• [PROVIDED DATA]
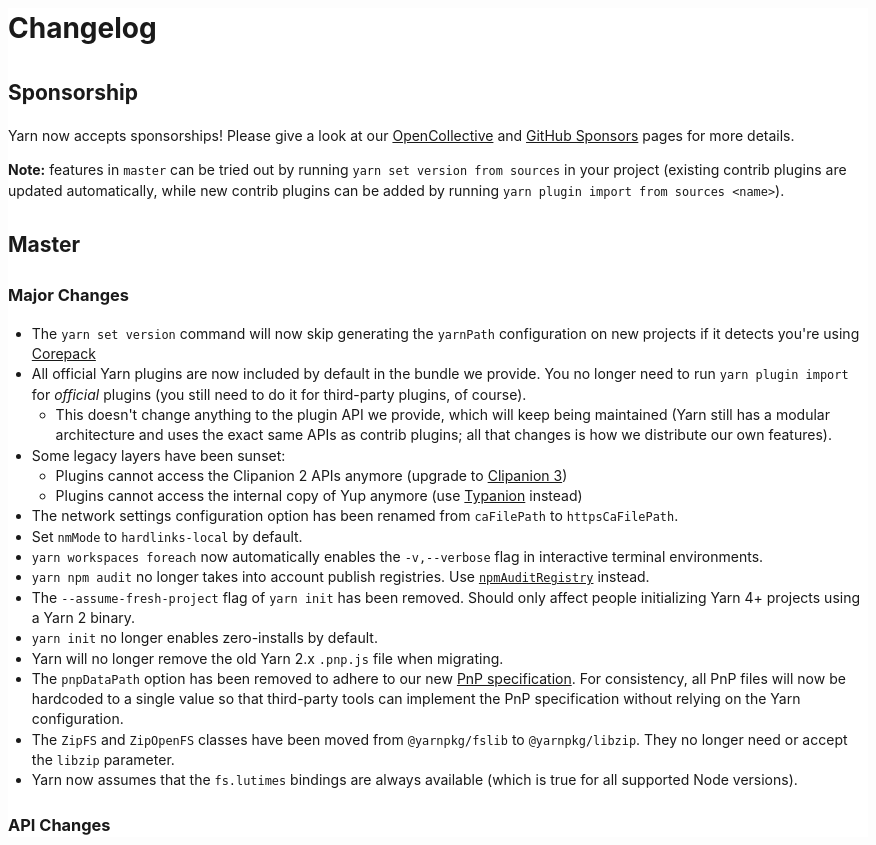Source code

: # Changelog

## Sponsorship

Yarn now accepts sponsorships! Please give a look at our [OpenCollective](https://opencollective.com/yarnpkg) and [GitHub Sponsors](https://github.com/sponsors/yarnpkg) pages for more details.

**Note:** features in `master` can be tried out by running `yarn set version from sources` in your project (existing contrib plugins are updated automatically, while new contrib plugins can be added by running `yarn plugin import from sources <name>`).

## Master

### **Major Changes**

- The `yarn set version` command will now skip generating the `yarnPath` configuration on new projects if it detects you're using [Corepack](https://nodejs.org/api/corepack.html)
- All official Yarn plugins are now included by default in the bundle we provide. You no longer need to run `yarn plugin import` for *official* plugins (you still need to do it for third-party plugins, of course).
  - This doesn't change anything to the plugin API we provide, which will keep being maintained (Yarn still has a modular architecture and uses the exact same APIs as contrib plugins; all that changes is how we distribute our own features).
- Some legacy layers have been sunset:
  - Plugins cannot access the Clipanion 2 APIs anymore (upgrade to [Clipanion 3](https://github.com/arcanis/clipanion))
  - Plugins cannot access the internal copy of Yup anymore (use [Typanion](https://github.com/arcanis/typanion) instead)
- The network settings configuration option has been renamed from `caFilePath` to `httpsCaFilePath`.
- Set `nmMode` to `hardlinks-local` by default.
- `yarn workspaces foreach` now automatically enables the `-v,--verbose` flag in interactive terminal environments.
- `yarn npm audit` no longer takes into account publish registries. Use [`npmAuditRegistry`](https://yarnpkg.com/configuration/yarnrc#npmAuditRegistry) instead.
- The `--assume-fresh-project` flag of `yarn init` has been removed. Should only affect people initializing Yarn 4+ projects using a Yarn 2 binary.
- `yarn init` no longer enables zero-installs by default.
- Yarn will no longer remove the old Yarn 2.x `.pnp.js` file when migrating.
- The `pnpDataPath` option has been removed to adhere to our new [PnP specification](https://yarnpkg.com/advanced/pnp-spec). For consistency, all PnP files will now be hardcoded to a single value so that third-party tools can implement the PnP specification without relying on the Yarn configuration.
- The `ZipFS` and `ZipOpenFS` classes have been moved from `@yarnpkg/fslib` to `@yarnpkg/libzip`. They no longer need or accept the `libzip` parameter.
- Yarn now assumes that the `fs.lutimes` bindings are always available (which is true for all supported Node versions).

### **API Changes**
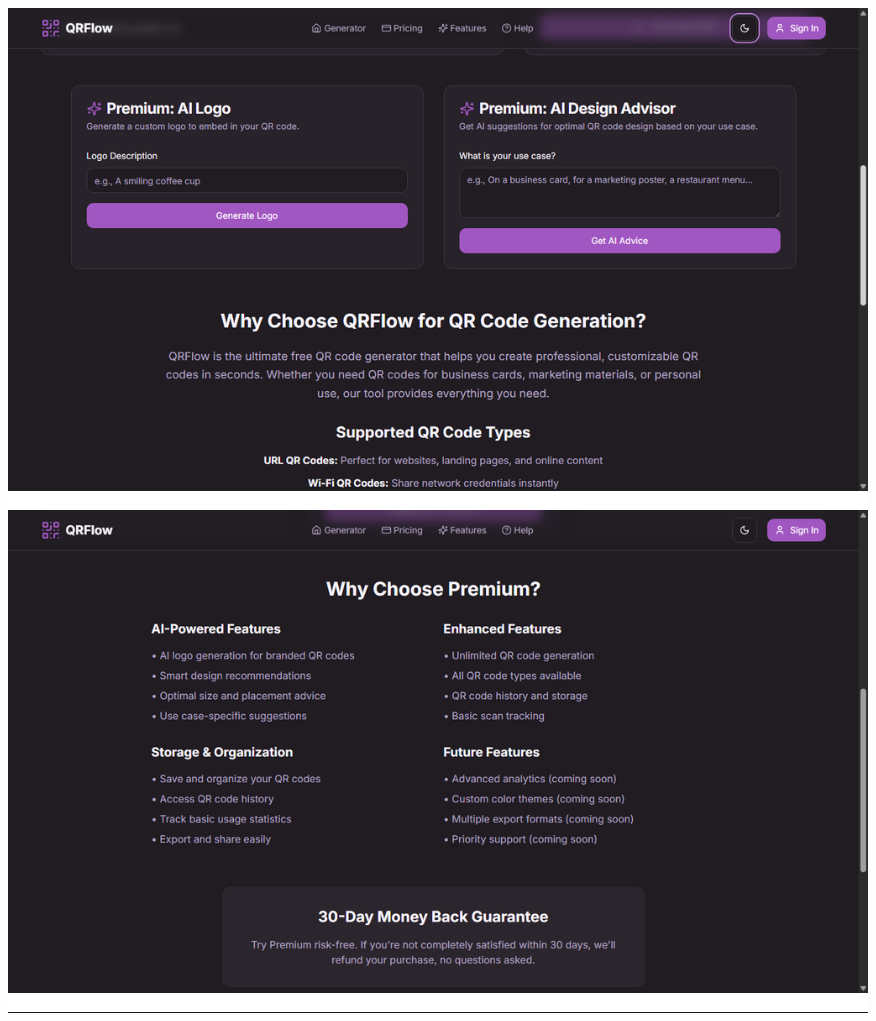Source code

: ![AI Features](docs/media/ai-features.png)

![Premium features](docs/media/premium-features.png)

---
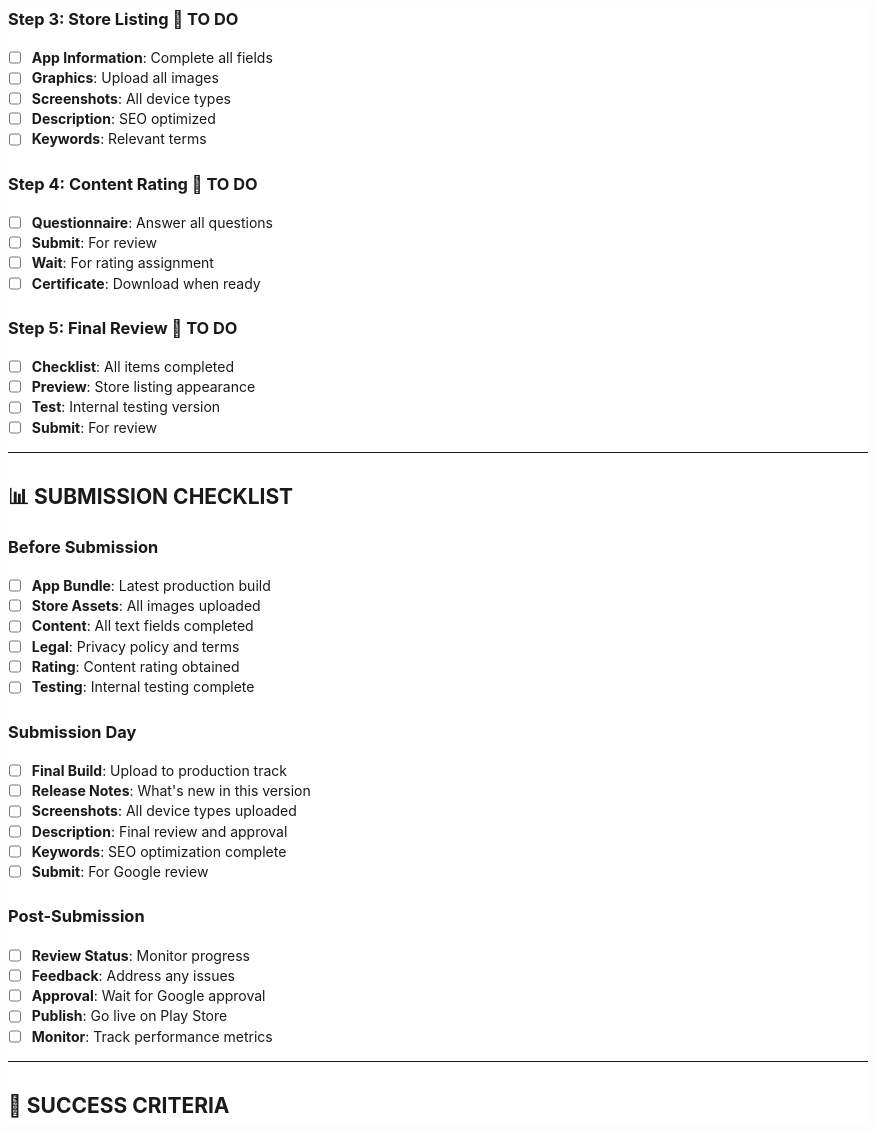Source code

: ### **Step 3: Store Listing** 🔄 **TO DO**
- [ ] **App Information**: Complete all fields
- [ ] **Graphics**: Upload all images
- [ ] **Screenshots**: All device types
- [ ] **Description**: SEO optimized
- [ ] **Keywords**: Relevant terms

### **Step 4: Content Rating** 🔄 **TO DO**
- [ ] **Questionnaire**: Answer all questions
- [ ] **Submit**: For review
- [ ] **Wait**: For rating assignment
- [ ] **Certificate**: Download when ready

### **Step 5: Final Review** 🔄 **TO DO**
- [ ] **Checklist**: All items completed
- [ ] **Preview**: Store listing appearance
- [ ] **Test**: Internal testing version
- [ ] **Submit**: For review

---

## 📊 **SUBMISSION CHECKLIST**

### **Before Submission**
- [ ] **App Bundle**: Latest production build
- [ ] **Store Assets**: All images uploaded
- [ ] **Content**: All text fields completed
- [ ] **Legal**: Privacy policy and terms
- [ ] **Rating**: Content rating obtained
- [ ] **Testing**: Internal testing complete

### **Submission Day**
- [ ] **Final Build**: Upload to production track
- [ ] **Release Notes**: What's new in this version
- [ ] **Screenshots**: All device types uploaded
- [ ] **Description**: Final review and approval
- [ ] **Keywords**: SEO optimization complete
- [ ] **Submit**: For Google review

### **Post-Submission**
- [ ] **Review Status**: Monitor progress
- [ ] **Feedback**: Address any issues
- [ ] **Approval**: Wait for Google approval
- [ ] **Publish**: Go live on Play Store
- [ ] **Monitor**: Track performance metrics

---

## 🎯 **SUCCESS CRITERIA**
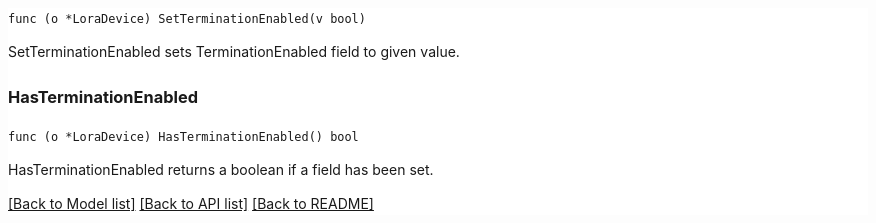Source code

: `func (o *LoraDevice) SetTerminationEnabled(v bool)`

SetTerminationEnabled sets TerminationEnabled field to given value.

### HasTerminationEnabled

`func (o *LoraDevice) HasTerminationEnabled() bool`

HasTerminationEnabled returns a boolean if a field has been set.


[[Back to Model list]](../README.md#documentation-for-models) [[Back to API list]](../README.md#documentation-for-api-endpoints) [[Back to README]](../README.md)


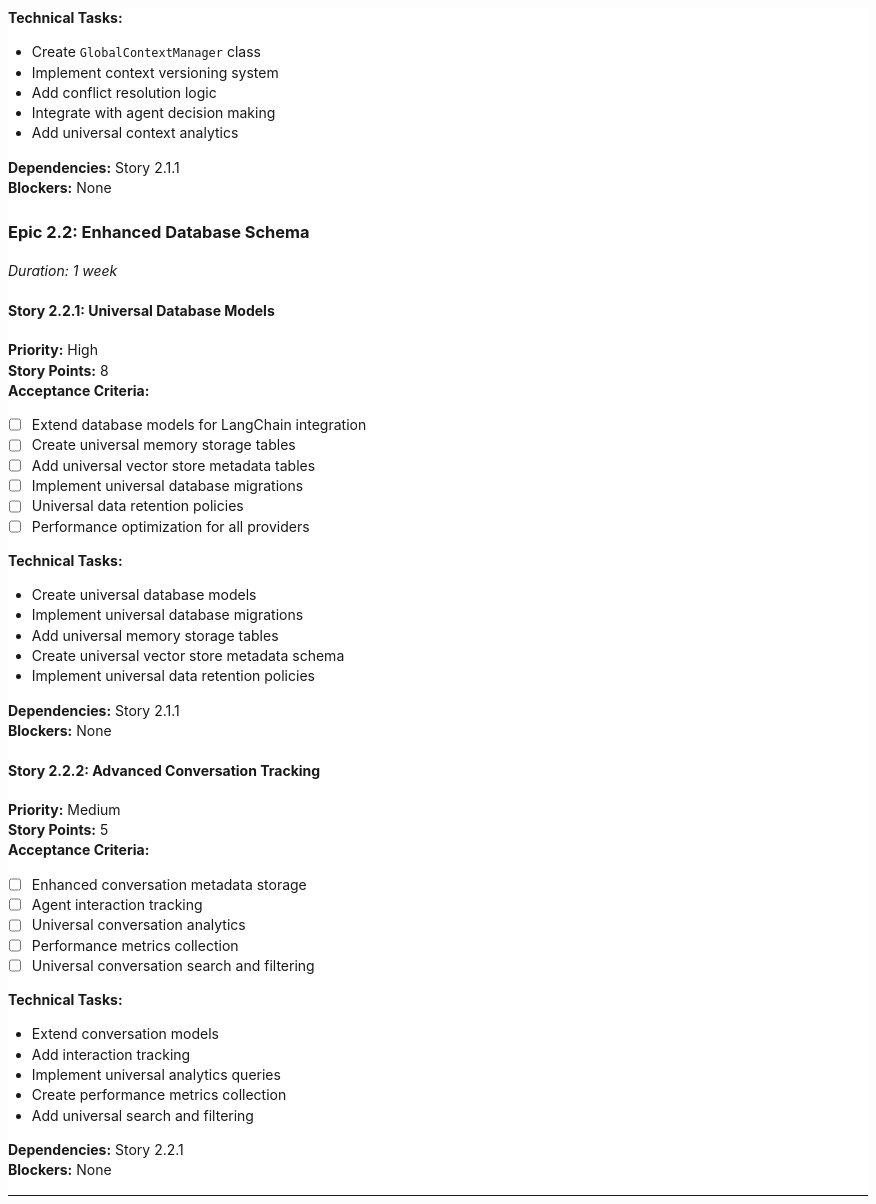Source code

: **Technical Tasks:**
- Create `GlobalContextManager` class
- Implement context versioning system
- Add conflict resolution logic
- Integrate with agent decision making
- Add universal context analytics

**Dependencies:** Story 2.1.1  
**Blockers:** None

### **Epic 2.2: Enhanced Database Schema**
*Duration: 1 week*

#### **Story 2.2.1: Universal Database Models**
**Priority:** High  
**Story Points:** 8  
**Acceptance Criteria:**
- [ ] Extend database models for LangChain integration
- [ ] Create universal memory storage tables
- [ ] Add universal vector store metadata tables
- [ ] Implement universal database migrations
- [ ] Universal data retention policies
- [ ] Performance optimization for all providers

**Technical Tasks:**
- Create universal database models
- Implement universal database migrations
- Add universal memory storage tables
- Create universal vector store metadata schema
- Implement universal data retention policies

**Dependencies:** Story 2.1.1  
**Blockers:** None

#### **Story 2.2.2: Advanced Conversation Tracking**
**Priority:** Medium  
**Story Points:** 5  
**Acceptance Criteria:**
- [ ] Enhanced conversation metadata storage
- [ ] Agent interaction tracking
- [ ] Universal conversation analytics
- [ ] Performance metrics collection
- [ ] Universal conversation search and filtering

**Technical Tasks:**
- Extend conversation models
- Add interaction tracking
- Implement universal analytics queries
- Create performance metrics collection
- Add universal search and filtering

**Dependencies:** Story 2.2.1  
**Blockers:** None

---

• [TASK BRIEF]
Set down exactly, and only, the lines from the one containing "- [ ] Implement universal database migrations" to the final line of the data.

• [RESULT OF THE TASK]
- [ ] Implement universal database migrations
- [ ] Universal data retention policies
- [ ] Performance optimization for all providers

**Technical Tasks:**
- Create universal database models
- Implement universal database migrations
- Add universal memory storage tables
- Create universal vector store metadata schema
- Implement universal data retention policies

**Dependencies:** Story 2.1.1  
**Blockers:** None

#### **Story 2.2.2: Advanced Conversation Tracking**
**Priority:** Medium  
**Story Points:** 5  
**Acceptance Criteria:**
- [ ] Enhanced conversation metadata storage
- [ ] Agent interaction tracking
- [ ] Universal conversation analytics
- [ ] Performance metrics collection
- [ ] Universal conversation search and filtering

**Technical Tasks:**
- Extend conversation models
- Add interaction tracking
- Implement universal analytics queries
- Create performance metrics collection
- Add universal search and filtering

**Dependencies:** Story 2.2.1  
**Blockers:** None

---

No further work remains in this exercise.